_What is expected_:
Please list every main author named in the article listing below on NMDA receptor subunits in Alzheimer's disease.

Biochemical and molecular studies of NMDA receptor subunits NR1/2A/2B in hippocampal subregions throughout progression of Alzheimer's disease pathology

• Published in: Neurobiology of disease Vol. 15; no. 1; pp. 80 - 92
• Main Authors: Mishizen-Eberz, Amanda J, Rissman, Robert A, Carter, Troy L, Ikonomovic, Milos D, Wolfe, Barry B, Armstrong, David M
• Format: Journal Article
• Language: English
• Published: United States Elsevier Inc 01.02.2004; Elsevier
• Subjects: Aged; Aged, 80 and over; Alzheimer Disease - genetics; Alzheimer Disease - metabolism; Alzheimer Disease - pathology; Alzheimer's disease; Disease Progression; Down-Regulation - genetics; Female; Hippocampus; Hippocampus - metabolism; Hippocampus - pathology; Hippocampus - physiopathology; Humans; Immunohistochemistry; In situ hybridization; Male; Middle Aged; Neurofibrillary Tangles - genetics; Neurofibrillary Tangles - metabolism; Neurofibrillary Tangles - pathology; Neurons - metabolism; Neurons - pathology; Neuropathology; NMDA receptor; Protein Subunits - genetics; Protein Subunits - metabolism; Receptors, N-Methyl-D-Aspartate - genetics; Receptors, N-Methyl-D-Aspartate - metabolism; RNA, Messenger - metabolism; Up-Regulation - genetics; Western blot; Western blot; NMDA receptor; In situ hybridization; Neuropathology; Alzheimer's disease; Hippocampus
• ISSN: 0969-9961; 1095-953X
• DOI: 10.1016/j.nbd.2003.09.016

Alzheimer's disease (AD) is characterized by loss of specific cell populations within selective subregions of the hippocampus. Excitotoxicity, mediated via ionotropic glutamate receptors, may play a crucial role in this selective neuronal vulnerability. We investigated whether alterations in NMDA receptor subunits occurred during AD progression. Employing biochemical and in situ hybridization techniques in subjects with a broad range of AD pathology, protein levels, and mRNA expression of NR1/2A/2B subunits were assayed. With increasing AD neuropathology, protein levels and mRNA expression for NR1/2B subunits were significantly reduced, while the NR2A subunit mRNA expression and protein levels were unchanged. Cellular analysis of neuronal mRNA expression revealed a significant increase in the NR2A subunit in subjects with moderate neurofibrillary tangle neuropathology. This investigation supports the hypothesis that alterations occur in the expression of specific NMDA receptor subunits with increasing AD pathologic severity, which is hypothesized to contribute to the vulnerability of these neurons.

_Data to examine_:
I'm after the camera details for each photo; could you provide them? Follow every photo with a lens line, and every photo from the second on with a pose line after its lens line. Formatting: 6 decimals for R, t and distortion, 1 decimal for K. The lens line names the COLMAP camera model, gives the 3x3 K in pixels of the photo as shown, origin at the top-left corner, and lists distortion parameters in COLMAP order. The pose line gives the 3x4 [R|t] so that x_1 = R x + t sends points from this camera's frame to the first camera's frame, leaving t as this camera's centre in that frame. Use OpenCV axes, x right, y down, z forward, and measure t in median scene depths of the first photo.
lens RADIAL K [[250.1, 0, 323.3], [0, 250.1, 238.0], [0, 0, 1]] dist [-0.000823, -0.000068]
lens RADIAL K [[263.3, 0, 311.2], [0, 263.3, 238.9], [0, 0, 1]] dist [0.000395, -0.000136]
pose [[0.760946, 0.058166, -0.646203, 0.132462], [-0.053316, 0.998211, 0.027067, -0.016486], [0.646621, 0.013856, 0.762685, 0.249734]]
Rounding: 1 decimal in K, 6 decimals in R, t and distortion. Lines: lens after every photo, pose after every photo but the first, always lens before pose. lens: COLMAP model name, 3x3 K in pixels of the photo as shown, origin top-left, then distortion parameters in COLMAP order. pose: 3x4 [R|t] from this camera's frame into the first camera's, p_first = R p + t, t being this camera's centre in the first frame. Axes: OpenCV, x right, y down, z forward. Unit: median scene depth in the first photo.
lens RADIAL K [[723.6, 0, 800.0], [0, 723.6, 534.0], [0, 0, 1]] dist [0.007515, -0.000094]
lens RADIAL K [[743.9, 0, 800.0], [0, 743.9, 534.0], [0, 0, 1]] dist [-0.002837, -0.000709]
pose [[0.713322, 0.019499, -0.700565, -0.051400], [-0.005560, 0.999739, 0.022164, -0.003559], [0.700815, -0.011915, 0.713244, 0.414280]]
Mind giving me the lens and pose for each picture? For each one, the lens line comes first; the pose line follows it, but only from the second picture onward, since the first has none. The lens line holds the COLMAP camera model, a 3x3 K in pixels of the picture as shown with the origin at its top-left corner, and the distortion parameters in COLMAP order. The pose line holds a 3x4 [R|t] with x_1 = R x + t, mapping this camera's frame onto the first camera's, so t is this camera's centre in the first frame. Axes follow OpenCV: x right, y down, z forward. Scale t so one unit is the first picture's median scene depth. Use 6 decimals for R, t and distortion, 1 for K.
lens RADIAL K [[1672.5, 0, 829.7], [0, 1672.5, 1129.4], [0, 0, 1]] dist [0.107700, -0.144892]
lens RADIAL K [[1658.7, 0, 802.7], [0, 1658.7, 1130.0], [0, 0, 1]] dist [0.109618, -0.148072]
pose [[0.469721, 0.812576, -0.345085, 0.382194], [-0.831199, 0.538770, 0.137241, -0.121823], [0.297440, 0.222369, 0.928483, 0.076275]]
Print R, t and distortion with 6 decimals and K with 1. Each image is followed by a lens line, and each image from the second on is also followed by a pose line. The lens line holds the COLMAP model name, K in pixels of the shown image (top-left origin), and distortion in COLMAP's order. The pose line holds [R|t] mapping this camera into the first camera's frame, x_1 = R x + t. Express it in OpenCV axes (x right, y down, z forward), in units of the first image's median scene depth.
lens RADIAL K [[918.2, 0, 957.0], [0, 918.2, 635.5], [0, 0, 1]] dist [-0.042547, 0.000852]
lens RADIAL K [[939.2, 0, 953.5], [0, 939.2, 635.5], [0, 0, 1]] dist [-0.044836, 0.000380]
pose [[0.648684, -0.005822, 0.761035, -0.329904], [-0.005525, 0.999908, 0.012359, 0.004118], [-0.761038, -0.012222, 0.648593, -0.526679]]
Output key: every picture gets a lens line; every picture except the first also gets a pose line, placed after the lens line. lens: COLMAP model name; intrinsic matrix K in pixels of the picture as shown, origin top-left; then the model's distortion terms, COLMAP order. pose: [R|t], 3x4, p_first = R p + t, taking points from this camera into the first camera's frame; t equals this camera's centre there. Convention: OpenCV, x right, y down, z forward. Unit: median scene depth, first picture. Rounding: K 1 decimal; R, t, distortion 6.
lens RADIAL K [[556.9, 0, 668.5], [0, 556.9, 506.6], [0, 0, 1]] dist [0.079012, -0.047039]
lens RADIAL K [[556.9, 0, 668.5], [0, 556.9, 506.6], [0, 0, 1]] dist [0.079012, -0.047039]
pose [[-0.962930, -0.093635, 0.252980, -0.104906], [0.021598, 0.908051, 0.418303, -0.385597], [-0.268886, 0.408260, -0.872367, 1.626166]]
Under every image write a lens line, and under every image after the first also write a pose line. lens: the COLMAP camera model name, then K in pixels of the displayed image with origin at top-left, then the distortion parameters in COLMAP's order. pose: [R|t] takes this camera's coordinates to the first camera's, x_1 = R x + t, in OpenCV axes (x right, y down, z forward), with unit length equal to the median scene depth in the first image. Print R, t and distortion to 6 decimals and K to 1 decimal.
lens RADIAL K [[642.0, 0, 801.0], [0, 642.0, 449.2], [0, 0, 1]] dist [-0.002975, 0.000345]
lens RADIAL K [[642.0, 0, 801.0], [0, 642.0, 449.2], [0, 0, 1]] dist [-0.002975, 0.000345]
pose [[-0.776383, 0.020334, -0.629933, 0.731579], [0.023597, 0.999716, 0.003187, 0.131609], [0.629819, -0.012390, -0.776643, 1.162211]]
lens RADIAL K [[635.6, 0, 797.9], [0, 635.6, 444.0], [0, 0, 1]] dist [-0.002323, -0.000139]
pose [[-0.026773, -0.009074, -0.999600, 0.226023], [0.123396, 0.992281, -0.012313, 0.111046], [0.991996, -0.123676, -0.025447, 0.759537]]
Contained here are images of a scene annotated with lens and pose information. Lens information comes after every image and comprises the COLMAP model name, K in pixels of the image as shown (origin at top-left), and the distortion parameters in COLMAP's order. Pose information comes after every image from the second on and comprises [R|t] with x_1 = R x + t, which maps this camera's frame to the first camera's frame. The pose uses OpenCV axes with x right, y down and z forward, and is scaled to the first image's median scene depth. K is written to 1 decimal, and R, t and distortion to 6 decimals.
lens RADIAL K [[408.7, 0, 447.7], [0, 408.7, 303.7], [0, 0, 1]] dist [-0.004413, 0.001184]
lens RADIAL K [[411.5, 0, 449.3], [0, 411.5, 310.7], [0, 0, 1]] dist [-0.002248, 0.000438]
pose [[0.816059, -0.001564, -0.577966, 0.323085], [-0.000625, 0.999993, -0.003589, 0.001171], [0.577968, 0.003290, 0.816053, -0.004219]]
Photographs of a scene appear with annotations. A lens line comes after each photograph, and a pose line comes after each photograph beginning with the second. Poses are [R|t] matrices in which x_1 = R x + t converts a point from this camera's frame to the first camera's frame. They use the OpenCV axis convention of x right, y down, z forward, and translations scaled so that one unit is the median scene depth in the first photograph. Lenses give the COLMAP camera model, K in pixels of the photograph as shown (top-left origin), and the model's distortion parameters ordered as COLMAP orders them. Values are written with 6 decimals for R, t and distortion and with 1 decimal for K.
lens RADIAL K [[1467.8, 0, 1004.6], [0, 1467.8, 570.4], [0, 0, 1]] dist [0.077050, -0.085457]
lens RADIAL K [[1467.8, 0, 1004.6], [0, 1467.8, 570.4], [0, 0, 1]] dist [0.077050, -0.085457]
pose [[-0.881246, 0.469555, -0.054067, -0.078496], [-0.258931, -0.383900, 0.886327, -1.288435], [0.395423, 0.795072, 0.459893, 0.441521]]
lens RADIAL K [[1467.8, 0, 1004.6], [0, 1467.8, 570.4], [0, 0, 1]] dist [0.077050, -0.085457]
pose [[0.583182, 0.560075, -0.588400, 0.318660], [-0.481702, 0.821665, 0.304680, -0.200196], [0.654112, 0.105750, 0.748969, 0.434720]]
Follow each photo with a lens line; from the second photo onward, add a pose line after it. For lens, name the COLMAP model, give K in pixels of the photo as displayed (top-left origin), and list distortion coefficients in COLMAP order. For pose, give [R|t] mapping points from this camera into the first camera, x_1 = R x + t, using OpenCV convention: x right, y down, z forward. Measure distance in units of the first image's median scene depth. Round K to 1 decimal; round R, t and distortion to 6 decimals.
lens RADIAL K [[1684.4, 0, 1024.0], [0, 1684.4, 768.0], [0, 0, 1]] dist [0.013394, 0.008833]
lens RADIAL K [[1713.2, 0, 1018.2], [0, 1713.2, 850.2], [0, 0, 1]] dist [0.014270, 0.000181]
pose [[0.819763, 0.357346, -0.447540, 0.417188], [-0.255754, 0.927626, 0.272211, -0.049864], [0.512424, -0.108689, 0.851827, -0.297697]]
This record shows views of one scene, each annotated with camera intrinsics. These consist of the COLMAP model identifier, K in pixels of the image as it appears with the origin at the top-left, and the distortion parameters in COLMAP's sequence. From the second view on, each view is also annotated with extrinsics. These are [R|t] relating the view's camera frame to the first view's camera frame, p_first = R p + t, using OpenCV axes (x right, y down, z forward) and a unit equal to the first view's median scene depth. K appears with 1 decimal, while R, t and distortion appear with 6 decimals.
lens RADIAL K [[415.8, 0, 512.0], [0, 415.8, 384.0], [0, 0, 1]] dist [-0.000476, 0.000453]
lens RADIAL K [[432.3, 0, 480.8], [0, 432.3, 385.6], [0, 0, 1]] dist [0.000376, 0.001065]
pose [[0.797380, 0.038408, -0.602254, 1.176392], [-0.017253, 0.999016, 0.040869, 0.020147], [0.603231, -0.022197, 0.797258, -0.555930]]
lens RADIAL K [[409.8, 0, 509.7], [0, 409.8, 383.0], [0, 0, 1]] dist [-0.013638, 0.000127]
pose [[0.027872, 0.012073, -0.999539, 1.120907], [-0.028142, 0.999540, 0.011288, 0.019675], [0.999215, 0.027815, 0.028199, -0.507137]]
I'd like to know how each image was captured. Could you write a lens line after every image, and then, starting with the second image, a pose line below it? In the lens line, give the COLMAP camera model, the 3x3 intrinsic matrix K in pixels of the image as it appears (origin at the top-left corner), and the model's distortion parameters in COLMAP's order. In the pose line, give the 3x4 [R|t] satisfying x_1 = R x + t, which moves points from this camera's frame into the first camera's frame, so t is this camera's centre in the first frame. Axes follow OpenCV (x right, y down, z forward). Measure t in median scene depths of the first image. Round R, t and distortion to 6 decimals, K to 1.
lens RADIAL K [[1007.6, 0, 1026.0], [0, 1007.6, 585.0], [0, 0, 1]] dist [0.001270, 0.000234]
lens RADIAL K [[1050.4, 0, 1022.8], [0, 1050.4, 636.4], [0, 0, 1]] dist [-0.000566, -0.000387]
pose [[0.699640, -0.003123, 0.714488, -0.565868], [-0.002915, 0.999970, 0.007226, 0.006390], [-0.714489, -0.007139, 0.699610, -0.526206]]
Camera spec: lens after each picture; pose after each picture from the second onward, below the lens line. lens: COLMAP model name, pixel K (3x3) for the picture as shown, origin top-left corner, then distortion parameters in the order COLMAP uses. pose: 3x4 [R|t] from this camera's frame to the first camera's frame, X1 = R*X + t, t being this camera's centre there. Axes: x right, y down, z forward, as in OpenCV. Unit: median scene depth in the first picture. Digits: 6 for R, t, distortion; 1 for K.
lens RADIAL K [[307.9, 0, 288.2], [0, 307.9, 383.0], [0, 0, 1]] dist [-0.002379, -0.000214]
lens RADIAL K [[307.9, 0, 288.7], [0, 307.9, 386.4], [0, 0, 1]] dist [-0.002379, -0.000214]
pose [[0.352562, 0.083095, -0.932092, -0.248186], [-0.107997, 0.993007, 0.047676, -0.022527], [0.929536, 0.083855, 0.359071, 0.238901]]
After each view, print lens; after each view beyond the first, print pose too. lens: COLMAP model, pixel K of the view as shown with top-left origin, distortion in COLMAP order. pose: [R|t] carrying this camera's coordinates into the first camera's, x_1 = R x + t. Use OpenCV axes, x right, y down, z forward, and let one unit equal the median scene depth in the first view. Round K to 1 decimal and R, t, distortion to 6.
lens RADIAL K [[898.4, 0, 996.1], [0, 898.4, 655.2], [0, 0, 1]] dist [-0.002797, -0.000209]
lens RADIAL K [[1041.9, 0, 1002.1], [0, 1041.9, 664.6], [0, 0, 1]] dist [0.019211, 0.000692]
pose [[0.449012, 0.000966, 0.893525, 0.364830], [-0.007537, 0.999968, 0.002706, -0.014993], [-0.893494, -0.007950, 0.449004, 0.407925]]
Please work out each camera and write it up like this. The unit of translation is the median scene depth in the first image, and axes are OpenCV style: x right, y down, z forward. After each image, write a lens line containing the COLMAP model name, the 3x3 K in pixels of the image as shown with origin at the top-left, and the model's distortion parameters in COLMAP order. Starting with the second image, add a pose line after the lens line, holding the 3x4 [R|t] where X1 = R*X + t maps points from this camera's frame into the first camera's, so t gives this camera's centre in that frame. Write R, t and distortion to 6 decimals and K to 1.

_Written reply_:
Mishizen-Eberz, Amanda J
Rissman, Robert A
Carter, Troy L
Ikonomovic, Milos D
Wolfe, Barry B
Armstrong, David M